--- Task data Enclosed Below ---
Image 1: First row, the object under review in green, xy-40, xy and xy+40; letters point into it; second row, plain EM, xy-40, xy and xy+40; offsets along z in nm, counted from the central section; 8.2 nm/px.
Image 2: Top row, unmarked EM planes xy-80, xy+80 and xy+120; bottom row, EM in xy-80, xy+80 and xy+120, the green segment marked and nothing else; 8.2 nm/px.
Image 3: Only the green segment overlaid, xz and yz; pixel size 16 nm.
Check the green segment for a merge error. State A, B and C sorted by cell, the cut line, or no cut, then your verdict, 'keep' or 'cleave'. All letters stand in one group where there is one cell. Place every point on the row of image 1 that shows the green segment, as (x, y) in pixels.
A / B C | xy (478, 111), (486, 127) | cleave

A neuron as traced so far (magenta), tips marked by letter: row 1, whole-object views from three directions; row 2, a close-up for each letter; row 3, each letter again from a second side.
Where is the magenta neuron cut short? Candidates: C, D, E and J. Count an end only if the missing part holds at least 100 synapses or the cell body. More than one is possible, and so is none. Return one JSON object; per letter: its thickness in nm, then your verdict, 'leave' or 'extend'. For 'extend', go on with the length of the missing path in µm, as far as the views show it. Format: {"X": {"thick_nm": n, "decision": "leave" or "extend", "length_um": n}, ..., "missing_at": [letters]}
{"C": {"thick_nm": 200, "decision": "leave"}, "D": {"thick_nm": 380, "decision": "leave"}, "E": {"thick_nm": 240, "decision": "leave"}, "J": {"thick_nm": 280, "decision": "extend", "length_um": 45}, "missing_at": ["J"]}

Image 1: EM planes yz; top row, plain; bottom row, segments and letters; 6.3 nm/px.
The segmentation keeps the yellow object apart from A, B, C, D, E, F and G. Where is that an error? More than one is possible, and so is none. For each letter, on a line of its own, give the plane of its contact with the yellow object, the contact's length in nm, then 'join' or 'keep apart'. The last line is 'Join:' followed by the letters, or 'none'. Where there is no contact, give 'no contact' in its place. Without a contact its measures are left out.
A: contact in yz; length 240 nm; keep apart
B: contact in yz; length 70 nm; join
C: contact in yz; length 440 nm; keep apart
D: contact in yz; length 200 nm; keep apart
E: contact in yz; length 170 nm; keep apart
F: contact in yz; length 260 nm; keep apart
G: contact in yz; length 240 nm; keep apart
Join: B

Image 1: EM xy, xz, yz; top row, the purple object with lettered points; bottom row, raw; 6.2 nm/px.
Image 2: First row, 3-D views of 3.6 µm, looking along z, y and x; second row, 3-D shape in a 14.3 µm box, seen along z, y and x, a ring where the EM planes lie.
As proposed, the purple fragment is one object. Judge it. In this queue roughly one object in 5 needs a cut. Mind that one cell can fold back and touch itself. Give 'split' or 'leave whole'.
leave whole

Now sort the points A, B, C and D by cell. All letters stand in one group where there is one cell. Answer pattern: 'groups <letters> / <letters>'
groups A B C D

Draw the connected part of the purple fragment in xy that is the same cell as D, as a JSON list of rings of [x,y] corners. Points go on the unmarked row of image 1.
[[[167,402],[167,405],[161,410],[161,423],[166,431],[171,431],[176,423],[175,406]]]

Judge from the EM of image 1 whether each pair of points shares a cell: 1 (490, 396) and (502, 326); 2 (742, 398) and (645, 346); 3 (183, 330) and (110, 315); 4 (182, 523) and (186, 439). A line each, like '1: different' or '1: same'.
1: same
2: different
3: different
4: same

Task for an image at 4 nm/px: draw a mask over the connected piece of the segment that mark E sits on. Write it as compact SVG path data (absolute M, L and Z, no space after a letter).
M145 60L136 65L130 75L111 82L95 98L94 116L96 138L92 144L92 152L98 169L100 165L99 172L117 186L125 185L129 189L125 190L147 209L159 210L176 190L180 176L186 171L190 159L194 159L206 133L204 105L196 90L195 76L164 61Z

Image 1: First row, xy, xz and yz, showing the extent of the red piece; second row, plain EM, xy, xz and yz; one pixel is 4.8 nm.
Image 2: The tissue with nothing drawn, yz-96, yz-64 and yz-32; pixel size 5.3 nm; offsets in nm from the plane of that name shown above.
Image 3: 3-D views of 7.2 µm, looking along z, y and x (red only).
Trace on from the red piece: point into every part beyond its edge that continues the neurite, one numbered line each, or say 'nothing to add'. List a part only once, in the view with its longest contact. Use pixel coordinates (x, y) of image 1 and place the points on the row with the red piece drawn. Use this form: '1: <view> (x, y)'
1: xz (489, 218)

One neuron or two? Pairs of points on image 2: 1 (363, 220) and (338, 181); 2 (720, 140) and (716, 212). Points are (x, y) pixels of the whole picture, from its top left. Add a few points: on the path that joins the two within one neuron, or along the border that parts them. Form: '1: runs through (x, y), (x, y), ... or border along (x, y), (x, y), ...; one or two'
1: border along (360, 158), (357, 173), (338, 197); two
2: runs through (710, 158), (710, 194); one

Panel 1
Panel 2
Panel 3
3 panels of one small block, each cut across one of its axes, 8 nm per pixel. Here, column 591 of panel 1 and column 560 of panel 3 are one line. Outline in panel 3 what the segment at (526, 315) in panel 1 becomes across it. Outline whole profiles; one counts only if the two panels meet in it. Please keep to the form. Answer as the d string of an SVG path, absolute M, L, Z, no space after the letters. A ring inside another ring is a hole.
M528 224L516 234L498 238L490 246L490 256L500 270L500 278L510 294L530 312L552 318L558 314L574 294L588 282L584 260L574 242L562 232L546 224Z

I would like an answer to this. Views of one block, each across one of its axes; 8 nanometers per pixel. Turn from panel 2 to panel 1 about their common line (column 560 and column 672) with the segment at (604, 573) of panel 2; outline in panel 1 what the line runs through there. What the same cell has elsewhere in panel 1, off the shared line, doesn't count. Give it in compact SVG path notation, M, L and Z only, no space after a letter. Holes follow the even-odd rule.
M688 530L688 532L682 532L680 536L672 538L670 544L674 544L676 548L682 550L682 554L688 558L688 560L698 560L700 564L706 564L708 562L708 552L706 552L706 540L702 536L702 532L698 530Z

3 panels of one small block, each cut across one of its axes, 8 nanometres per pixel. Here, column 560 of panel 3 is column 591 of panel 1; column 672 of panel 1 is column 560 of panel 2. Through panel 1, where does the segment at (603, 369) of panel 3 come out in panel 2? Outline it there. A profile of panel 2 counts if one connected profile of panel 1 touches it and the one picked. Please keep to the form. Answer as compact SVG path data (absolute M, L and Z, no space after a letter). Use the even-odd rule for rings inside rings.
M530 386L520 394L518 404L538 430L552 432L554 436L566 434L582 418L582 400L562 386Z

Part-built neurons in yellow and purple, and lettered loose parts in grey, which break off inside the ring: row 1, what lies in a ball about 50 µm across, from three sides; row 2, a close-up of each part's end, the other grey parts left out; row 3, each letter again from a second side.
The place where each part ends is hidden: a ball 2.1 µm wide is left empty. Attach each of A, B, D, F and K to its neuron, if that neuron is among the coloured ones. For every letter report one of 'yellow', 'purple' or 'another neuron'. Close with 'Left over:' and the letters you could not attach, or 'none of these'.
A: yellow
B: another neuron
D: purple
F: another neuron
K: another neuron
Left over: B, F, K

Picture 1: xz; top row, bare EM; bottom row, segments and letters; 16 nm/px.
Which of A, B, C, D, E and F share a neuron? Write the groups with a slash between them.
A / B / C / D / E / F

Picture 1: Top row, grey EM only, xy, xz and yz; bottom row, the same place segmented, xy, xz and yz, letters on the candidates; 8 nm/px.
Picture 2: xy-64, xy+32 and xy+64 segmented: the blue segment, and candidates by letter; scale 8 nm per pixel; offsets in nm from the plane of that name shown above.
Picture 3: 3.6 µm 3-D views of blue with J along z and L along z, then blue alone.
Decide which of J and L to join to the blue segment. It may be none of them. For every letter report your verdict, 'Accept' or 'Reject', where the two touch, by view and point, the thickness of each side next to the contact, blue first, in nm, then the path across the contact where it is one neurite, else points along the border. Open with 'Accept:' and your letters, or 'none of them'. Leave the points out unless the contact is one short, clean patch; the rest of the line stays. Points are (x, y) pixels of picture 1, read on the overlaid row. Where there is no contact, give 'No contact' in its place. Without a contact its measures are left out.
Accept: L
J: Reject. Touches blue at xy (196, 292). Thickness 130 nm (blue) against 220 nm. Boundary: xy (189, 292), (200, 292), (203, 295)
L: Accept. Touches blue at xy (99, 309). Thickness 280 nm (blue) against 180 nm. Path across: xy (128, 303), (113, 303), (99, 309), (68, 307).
--- End of Enclosed Task data ---
Work to be completed: Repeat, word for word, the lines above between the line holding "The place where" and the line holding "Picture 3: 3.6", inclusive; omit everything else.

Answer section:
The place where each part ends is hidden: a ball 2.1 µm wide is left empty. Attach each of A, B, D, F and K to its neuron, if that neuron is among the coloured ones. For every letter report one of 'yellow', 'purple' or 'another neuron'. Close with 'Left over:' and the letters you could not attach, or 'none of these'.
A: yellow
B: another neuron
D: purple
F: another neuron
K: another neuron
Left over: B, F, K

Picture 1: xz; top row, bare EM; bottom row, segments and letters; 16 nm/px.
Which of A, B, C, D, E and F share a neuron? Write the groups with a slash between them.
A / B / C / D / E / F

Picture 1: Top row, grey EM only, xy, xz and yz; bottom row, the same place segmented, xy, xz and yz, letters on the candidates; 8 nm/px.
Picture 2: xy-64, xy+32 and xy+64 segmented: the blue segment, and candidates by letter; scale 8 nm per pixel; offsets in nm from the plane of that name shown above.
Picture 3: 3.6 µm 3-D views of blue with J along z and L along z, then blue alone.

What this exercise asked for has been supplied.